PARABENS DR MUITO BONITA,A POESIA.

CÉSAR WILLIAM
Comentou em 02/08/21

SARTREANDO NO LESTE

Timon não só tem fortes nomes na litetratura, como tem também um chama para os que trilham nos enigmáticos corredores das letras. Deixaremos alguns desses nomes para uma publicação em uma crônica que em breve publicarei nesta página eletrônica, se me for permitido.

Sobre esse poema, é um soneto em que o autor preferiu não se utilizar de uma das fortes indumentárias do gênero, a rima. Entretanto, sua plasticidade é tão bem construída que a falta do aludido recurso em nada reduz o valor da produção.

Quanto à sua essência, é de teor existencialista cuja linha tem como precursor, Jean Paul-Paul Sartre, filósofo e poeta francês do século XX. Weliton é feliz, a começar pelo título do seu trabalho em que a palavra VAZIOS nos dá mil ressonâncias, do seu, dos nossos e de outros mundos.

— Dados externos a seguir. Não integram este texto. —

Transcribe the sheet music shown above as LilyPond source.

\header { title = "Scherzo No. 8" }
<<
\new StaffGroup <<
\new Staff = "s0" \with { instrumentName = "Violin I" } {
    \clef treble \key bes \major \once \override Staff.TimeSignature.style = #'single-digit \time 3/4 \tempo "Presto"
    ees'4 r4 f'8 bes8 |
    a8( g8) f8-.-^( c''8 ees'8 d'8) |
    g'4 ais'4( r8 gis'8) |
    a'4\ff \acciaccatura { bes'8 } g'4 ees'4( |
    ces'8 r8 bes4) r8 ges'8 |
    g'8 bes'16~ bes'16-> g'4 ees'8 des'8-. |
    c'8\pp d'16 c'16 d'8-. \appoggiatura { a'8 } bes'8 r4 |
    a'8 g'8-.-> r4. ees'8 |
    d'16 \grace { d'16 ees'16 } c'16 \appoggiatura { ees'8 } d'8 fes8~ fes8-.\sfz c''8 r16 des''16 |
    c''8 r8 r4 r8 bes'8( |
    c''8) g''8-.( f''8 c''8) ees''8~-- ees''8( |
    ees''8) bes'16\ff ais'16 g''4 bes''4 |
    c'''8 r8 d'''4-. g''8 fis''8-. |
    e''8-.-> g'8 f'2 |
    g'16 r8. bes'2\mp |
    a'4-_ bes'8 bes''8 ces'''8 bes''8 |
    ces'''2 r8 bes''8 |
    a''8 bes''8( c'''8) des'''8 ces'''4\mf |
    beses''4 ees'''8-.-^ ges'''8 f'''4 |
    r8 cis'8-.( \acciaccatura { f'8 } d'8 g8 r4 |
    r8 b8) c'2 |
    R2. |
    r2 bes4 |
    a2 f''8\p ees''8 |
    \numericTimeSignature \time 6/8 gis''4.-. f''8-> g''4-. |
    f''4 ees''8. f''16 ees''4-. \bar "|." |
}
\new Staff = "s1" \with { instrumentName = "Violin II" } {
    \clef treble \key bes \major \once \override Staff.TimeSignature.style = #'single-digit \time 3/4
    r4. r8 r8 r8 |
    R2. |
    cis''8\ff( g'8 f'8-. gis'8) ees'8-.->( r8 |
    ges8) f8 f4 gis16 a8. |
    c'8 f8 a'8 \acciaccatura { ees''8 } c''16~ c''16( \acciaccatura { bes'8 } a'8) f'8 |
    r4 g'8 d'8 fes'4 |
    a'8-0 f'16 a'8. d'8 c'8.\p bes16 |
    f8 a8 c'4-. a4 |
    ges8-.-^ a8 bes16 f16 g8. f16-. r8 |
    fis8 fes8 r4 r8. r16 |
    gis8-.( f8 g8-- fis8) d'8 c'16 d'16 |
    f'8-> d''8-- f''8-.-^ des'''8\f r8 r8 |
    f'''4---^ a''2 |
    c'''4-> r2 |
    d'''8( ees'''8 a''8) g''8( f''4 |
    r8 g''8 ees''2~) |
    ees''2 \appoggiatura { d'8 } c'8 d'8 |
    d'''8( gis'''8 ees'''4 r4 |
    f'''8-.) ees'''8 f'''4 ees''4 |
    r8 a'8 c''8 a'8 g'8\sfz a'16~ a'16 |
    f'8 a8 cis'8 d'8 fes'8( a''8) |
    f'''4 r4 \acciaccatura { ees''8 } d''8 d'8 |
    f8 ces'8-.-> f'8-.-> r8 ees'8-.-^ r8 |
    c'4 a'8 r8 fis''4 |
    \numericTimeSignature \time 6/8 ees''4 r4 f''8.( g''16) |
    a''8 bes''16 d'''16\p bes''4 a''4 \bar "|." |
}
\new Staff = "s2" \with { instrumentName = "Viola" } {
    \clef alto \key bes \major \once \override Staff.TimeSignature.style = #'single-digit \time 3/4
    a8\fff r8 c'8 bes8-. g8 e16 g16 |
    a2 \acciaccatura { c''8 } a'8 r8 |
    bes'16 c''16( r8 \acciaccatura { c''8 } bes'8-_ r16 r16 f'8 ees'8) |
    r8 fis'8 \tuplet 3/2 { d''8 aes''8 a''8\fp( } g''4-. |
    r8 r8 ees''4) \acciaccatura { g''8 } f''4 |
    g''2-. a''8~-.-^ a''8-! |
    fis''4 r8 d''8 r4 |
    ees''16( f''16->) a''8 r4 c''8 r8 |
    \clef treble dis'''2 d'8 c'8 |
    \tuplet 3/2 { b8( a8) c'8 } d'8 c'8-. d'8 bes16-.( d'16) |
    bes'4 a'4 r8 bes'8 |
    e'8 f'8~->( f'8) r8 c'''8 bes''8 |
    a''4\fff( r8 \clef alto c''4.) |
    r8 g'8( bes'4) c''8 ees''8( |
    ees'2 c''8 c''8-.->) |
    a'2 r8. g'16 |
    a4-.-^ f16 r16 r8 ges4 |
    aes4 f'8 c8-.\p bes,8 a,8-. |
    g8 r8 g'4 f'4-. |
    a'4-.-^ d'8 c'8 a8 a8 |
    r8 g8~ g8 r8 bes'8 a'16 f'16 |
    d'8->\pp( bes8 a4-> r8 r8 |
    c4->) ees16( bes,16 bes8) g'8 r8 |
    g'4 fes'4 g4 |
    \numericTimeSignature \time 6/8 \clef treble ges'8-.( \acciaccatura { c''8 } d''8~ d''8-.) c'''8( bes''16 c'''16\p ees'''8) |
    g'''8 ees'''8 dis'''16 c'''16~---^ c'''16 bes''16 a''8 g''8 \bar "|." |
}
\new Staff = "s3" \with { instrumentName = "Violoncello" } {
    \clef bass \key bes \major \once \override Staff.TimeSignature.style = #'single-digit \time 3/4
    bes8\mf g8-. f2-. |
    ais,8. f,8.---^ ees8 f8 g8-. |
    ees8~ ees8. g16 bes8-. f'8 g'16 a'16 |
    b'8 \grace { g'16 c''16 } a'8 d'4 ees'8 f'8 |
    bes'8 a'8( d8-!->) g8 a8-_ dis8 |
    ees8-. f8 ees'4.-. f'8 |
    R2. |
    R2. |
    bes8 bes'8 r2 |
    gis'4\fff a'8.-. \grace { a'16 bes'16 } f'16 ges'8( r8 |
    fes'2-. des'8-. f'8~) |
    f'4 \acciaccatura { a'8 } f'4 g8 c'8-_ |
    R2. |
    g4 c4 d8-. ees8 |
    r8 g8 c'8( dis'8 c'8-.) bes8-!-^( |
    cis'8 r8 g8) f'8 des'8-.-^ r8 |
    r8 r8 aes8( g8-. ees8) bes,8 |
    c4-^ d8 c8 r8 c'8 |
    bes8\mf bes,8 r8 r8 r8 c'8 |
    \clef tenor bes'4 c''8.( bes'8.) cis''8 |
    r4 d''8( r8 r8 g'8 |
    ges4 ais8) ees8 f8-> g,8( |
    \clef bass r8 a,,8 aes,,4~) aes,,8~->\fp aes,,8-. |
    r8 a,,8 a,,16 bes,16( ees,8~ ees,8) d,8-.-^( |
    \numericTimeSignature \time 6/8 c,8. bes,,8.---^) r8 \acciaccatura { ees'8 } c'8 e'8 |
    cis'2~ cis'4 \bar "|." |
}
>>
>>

Já conheço boa parte da sua produção que me fora apresentada pelo também poeta, Paulo Rodrigues e, salvo engano, é membro de um grupo virtual do qual também faço parte, OS INTEGRANTES DA NOITE que acolhe dezenas de poetas, escritores maranhenses que estão em plena produção e evidência.

O lirismo derramado em cada verso dá-nos um tom incomum, pois as cores distribuídas não têm cores, somente “tonalidades de silêncio” que parem inusitadas sinestesias em ricas melopeias. Parabéns! Parabéns também a esta página eletrônica que recebe esse requinte para brindar seus leitores, estilhaçando a vidraça da mesmice.